The patent is expired. Nobody needs permission now.
I think, to address the original question, the answer is, broadly speaking, yes. If you don't keep the axes coincident, edge distortion will move toward the center of the virtual image.
I should explain virtual image. The way a telescope of any kind works, you focus the eyepiece on the plane that the main objective is focussed on. If you, for example, put a sheet of paper in the focal plane of a main objective lens, standing to the side (so you aren't in the way of the image) you will see a sharp image projected onto the paper by the main objective lens. If you remove the sheet of paper, there is still a virtual image on the same focal plane, but you just can't see it when air is all there is on that focal plane because air is transparent rather than reflective, as the paper is. Now imagine the paper is back in place and the eyepiece focussed on it from behind. Then, when the paper is removed, the eyepiece will be focussed on the virtual image and will see a clear, sharp image put there by the main objective lens.

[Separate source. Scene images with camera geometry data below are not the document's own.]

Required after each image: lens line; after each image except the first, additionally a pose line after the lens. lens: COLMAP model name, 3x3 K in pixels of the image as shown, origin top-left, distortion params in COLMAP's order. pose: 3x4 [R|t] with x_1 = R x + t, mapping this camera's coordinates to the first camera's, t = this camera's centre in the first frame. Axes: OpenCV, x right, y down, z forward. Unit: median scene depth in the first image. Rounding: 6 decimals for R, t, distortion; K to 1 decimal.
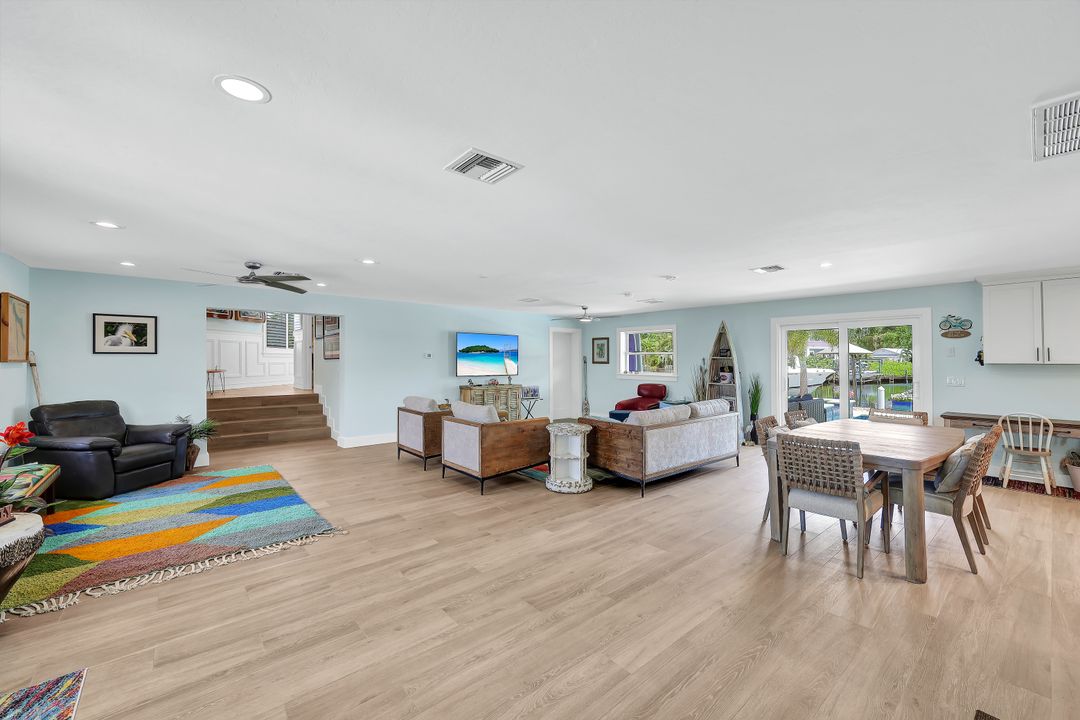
lens RADIAL K [[438.0, 0, 540.0], [0, 438.0, 360.0], [0, 0, 1]] dist [0.010145, -0.000144]
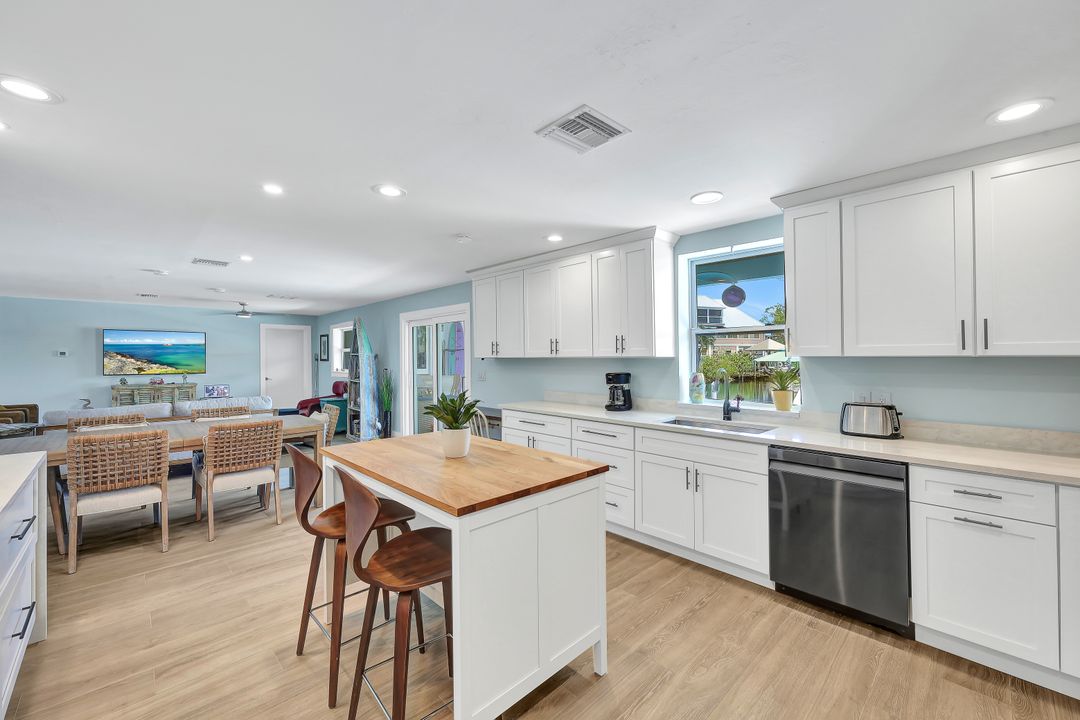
lens RADIAL K [[427.9, 0, 540.0], [0, 427.9, 360.0], [0, 0, 1]] dist [-0.001029, -0.000165]
pose [[0.997360, -0.007055, 0.072271, 1.131715], [0.006675, 0.999963, 0.005493, 0.008339], [-0.072307, -0.004996, 0.997370, 0.004122]]
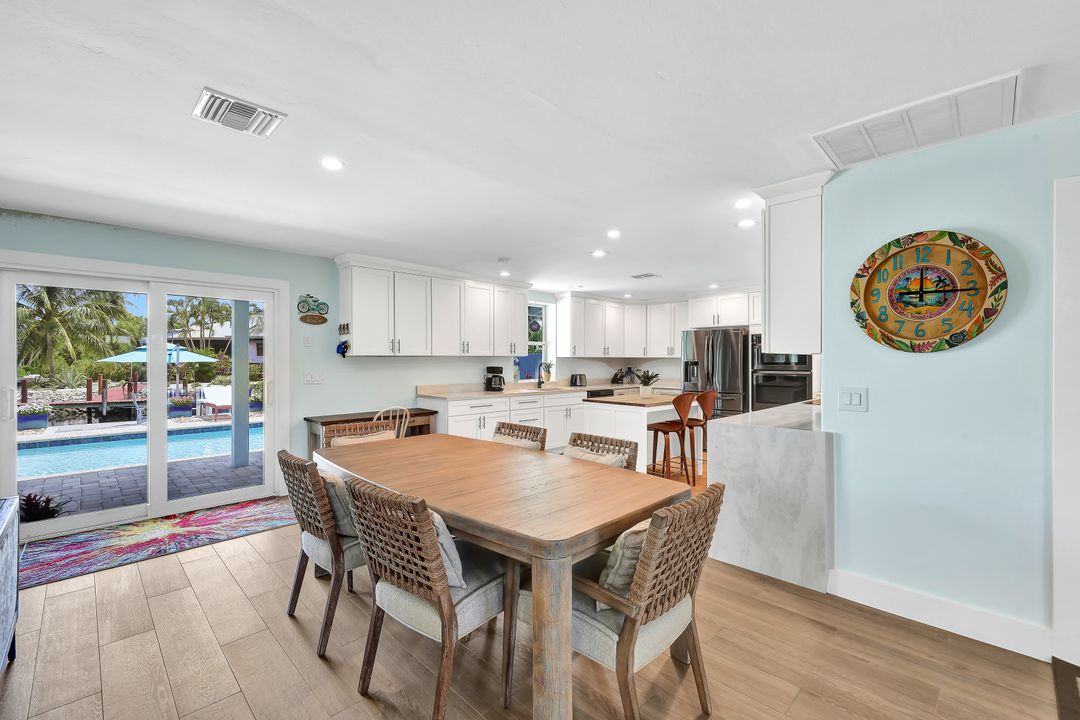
lens RADIAL K [[460.2, 0, 540.0], [0, 460.2, 360.0], [0, 0, 1]] dist [-0.000556, -0.000067]
pose [[-0.089479, -0.001634, 0.995987, 0.072724], [-0.000813, 0.999998, 0.001567, 0.016329], [-0.995988, -0.000670, -0.089480, 0.743872]]
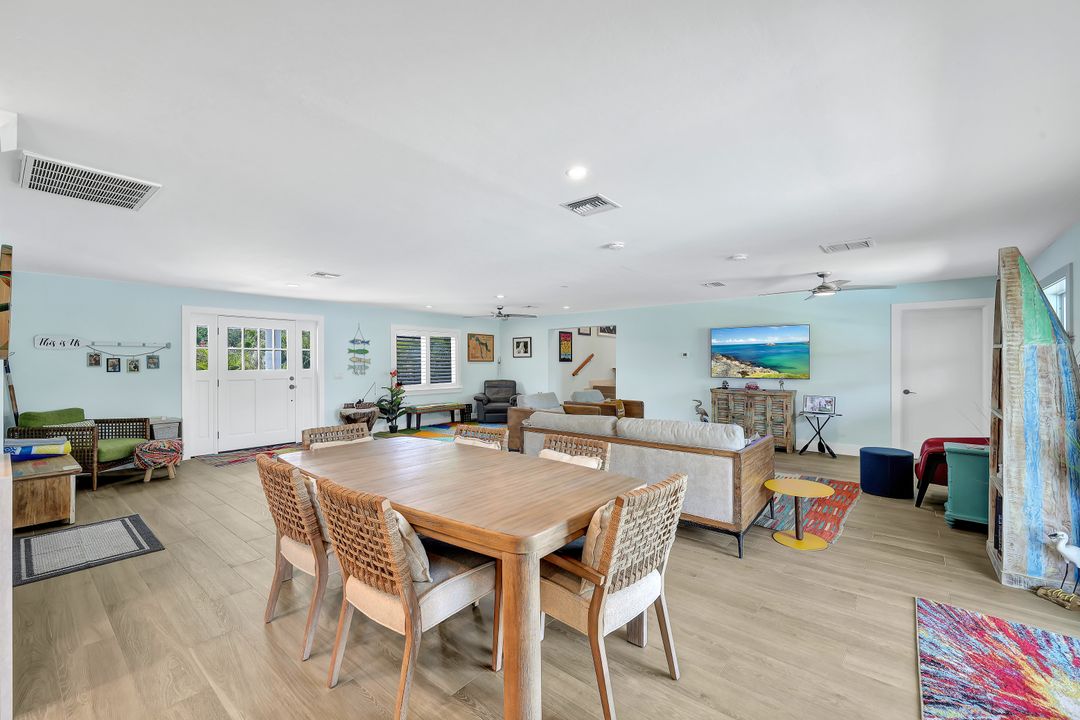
lens RADIAL K [[438.5, 0, 540.0], [0, 438.5, 360.0], [0, 0, 1]] dist [0.002526, 0.000309]
pose [[0.174632, -0.007965, -0.984602, 1.072500], [0.001686, 0.999968, -0.007790, 0.014382], [0.984632, -0.000300, 0.174640, 0.795083]]
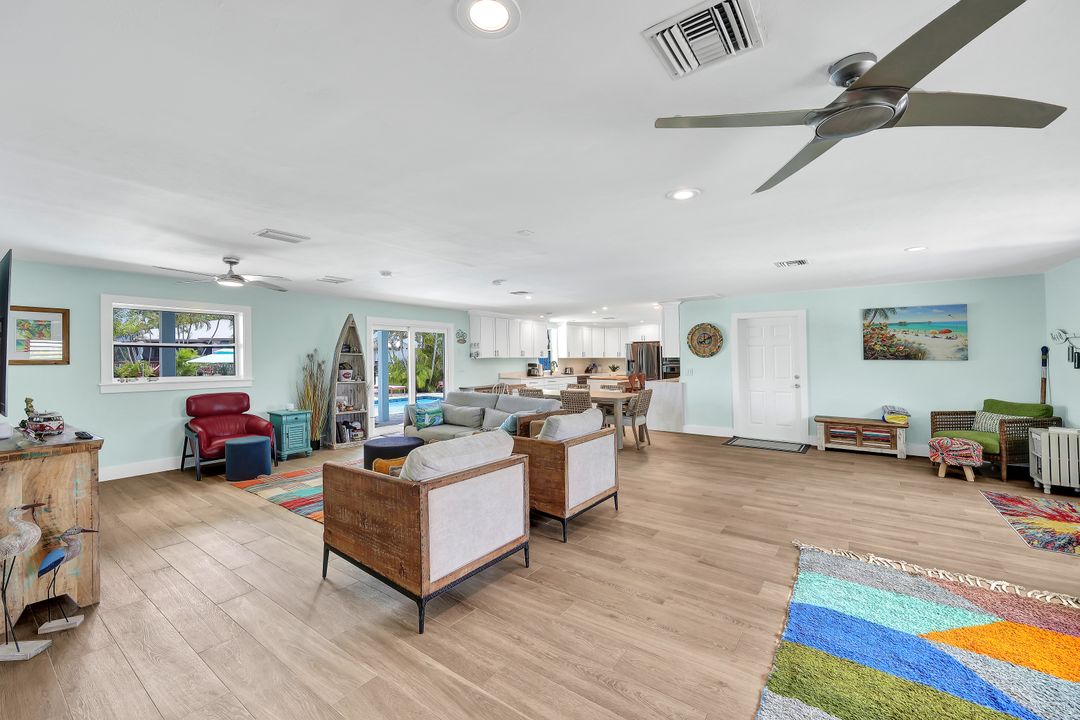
lens RADIAL K [[438.5, 0, 540.0], [0, 438.5, 360.0], [0, 0, 1]] dist [0.002526, 0.000309]
pose [[-0.235920, -0.004791, 0.971761, -0.864171], [0.003748, 0.999976, 0.005840, 0.005782], [-0.971765, 0.005020, -0.235896, 1.243624]]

So, now, looking through the eyepiece, suppose you started to tilt the main objective. The focal plane would move along an arc equal to the focal length in radius, and you would be looking at the image at an angle through the main objective. This will distort it some and tend to make brightness uneven if this is a simple convex lens. If it is a flat field lens, like a photographic enlarger lens, designed to project a flat, undistorted image of a flat object or a very distant field of view onto a flat surface, then tilting the main objective will also cause you to have to refocus the eyepiece. None of that is desirable in a telescoping sight. So, I imagine, coaxiality is maintained.